Fifth Street Ministries staff, board members and community supporters participated in a groundbreaking ceremony on Thursday for a new tiny homes development that will provide housing for homeless veterans.

Work has already begun to prepare the site behind the nonprofit’s Statesville campus for the installation of four new tiny homes. 

“We are grateful to this community,” said Michele Knapp, executive director of Fifth Street Ministries. “We would not be here without the support we receive.”

Purple Heart Homes is donating the new tiny homes, which will be placed atop four foundations. Todd Ellis Builders Inc. is handling all of the site work, and Ram Pavement has made significant in-kind contributions to the project.

Fifth Street Board Chairman Joe Mazzola said the initiative is a critical part of the nonprofit’s mission to support homeless veterans.

“We’re making this vision a reality,” he said. “Our veterans served us. This is one way we can serve them.”

Lamar Austin, a project manager for Purple Heart Homes, said the nonprofit is proud to partner with Fifth Street Ministries.

Purple Heart Homes has completed 1,300 projects to help ensure aging and combat disabled veterans have safe housing since the organization was founded by local veterans John Gallina and Dale Beatty in 2008.

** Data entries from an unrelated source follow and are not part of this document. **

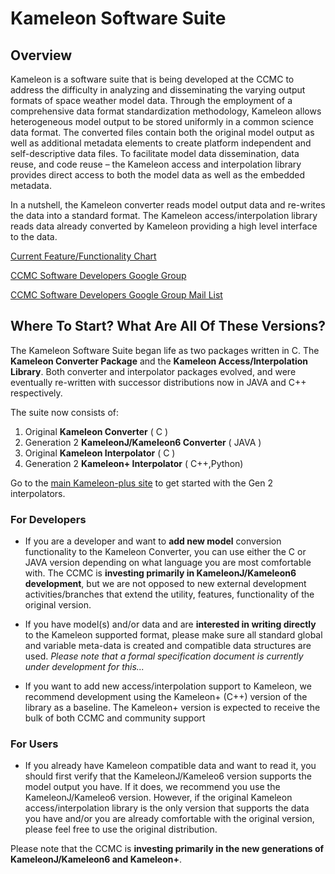 # Kameleon Software Suite #

## Overview ##

Kameleon is a software suite that is being developed at the CCMC to address the difficulty in analyzing and disseminating the varying output formats of space weather model data.  Through the employment of a comprehensive data format standardization methodology, Kameleon allows heterogeneous model output to be stored uniformly in a common science data format.  The converted files contain both the original model output as well as additional metadata elements to create platform independent and self-descriptive data files.  To facilitate model data dissemination, data reuse, and code reuse – the Kameleon access and interpolation library provides direct access to both the model data as well as the embedded metadata.

In a nutshell, the Kameleon converter reads model output data and re-writes the data into a standard format.  The Kameleon access/interpolation library reads data already converted by Kameleon providing a high level interface to the data.

[Current Feature/Functionality Chart](https://docs.google.com/spreadsheet/ccc?key=0AnFF96hg0HaldHhPVk9tUmtzZFBVdWF5VGNOaUxta3c&usp=sharing#gid=0)

[CCMC Software Developers Google Group](https://groups.google.com/d/forum/ccmc-software)

[CCMC Software Developers Google Group Mail List](ccmc-software@googlegroups.com)

## Where To Start?  What Are All Of These Versions? ##

The Kameleon Software Suite began life as two packages written in C.  The **Kameleon Converter Package** and the **Kameleon Access/Interpolation Library**.  Both converter and interpolator packages evolved, and were eventually re-written with successor distributions now in JAVA and C++ respectively.

The suite now consists of:

  1. Original **Kameleon Converter** ( C )
  1. Generation 2 **KameleonJ/Kameleon6 Converter** ( JAVA )
  1. Original **Kameleon Interpolator** ( C )
  1. Generation 2 **Kameleon+ Interpolator** ( C++,Python)

Go to the [main Kameleon-plus site](http://ccmc.gsfc.nasa.gov/downloads/kameleon_instructions/html/README.html) to get started with the Gen 2 interpolators.

### For Developers ###

  * If you are a developer and want to **add new model** conversion functionality to the Kameleon Converter, you can use either the C or JAVA version depending on what language you are most comfortable with.  The CCMC is **investing primarily in KameleonJ/Kameleon6 development**, but we are not opposed to new external development activities/branches that extend the utility, features, functionality of the original version.

  * If you have model(s) and/or data and are **interested in writing directly** to the Kameleon supported format, please make sure all standard global and variable meta-data is created and compatible data structures are used.  _Please note that a formal specification document is currently under development for this..._

  * If you want to add new access/interpolation support to Kameleon, we recommend development using the Kameleon+ (C++) version of the library as a baseline.  The Kameleon+ version is expected to receive the bulk of both CCMC and community support

### For Users ###

  * If you already have Kameleon compatible data and want to read it, you should first verify that the KameleonJ/Kameleo6 version supports the model output you have.  If it does, we recommend you use the KameleonJ/Kameleo6 version.  However, if the original Kameleon access/interpolation library is the only version that supports the data you have and/or you are already comfortable with the original version, please feel free to use the original distribution.

Please note that the CCMC is **investing primarily in the new generations of KameleonJ/Kameleon6 and Kameleon+**.
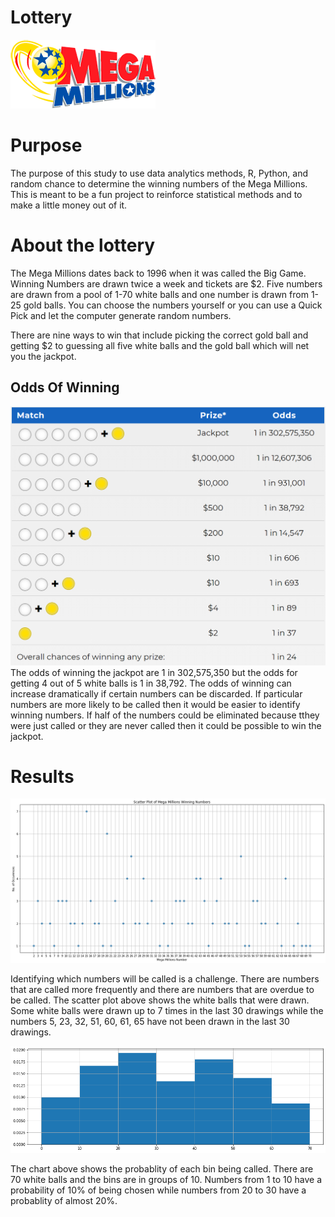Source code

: # Lottery

![](Images/logo_MM_233x110.png)
# Purpose
The purpose of this study to use data analytics methods, R, Python, and random chance to determine the winning numbers of the Mega Millions. This is meant to be a fun project to reinforce statistical methods and to make a little money out of it.

# About the lottery
The Mega Millions dates back to 1996 when it was called the Big Game. Winning Numbers are drawn twice a week and tickets are $2. Five numbers are drawn from a pool of 1-70 white balls and one number is drawn from 1-25 gold balls. You can choose the numbers yourself or you can use a Quick Pick and let the computer generate random numbers.<p>
There are nine ways to win that include picking the correct gold ball and getting $2 to guessing all five white balls and the gold ball which will net you the jackpot. <p>
  
## Odds Of Winning
![](Images/Odds_Of_Winning.PNG)
The odds of winning the jackpot are 1 in 302,575,350 but the odds for getting 4 out of 5 white balls is 1 in 38,792. The odds of winning can increase dramatically if certain numbers can be discarded. If particular numbers are more likely to be called then it would be easier to identify winning numbers. If half of the numbers could be eliminated because tthey were just called or they are never called then it could be possible to win the jackpot. <p>

# Results

![](Images/MegaMillions_Scatter.png)

Identifying which numbers will be called is a challenge. There are numbers that are called more frequently and there are numbers that are overdue to be called. The scatter plot above shows the white balls that were drawn. Some white balls were drawn up to 7 times in the last 30 drawings while the numbers 5, 23, 32, 51, 60, 61, 65 have not been drawn in the last 30 drawings.

![](Images/MegaMillionsBinProbability.png)

The chart above shows the probablity of each bin being called. There are 70 white balls and the bins are in groups of 10. Numbers from 1 to 10 have a probability of 10% of being chosen while numbers from 20 to 30 have a probablity of almost 20%.


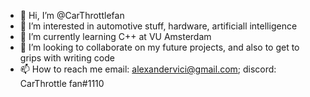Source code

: - 👋 Hi, I’m @CarThrottlefan
- 👀 I’m interested in automotive stuff, hardware, artificiall intelligence
- 🌱 I’m currently learning C++ at VU Amsterdam
- 💞️ I’m looking to collaborate on my future projects, and also to get to grips with writing code
- 📫 How to reach me email: alexandervici@gmail.com; discord: CarThrottle fan#1110

<!---
CarThrottlefan/CarThrottlefan is a ✨ special ✨ repository because its `README.md` (this file) appears on your GitHub profile.
You can click the Preview link to take a look at your changes.
--->
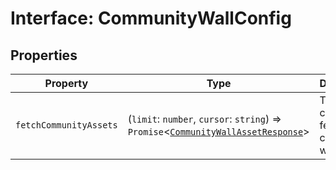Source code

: # Interface: CommunityWallConfig

## Properties

| Property | Type | Description |
| ------ | ------ | ------ |
| `fetchCommunityAssets` | (`limit`: `number`, `cursor`: `string`) => `Promise`<[`CommunityWallAssetResponse`](../../app-config-types/interfaces/community-wall-asset-response.md)\> | The callback to fetch community wall assets. |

“Their vision and mission continues to grow,” Austin said.

Fifth Street partnered with the Statesville Housing Authority and the Piedmont Veterans Assistance Council to open a home for veterans on Shelton Avenue in 2016. Two tiny homes, which were also donated by Purple Heart Homes, were installed behind the nonprofit’s facility two years ago.

Since 2016, 44 veterans have participated in Fifth Street’s transitional housing program. Nearly 90 percent of those veterans now have permanent housing, Knapp said.

Veterans receive case management, transportation and other services as they begin a journey to self-sufficiency.

“This program provides everything they need to move from homelessness to housing,” Knapp said.

City Councilwoman Doris Allison said the tiny homes will be a blessing to individuals who are struggling.

“This is another step. People need homes,” she said. “We need to keep something in place where people can feel like they belong.”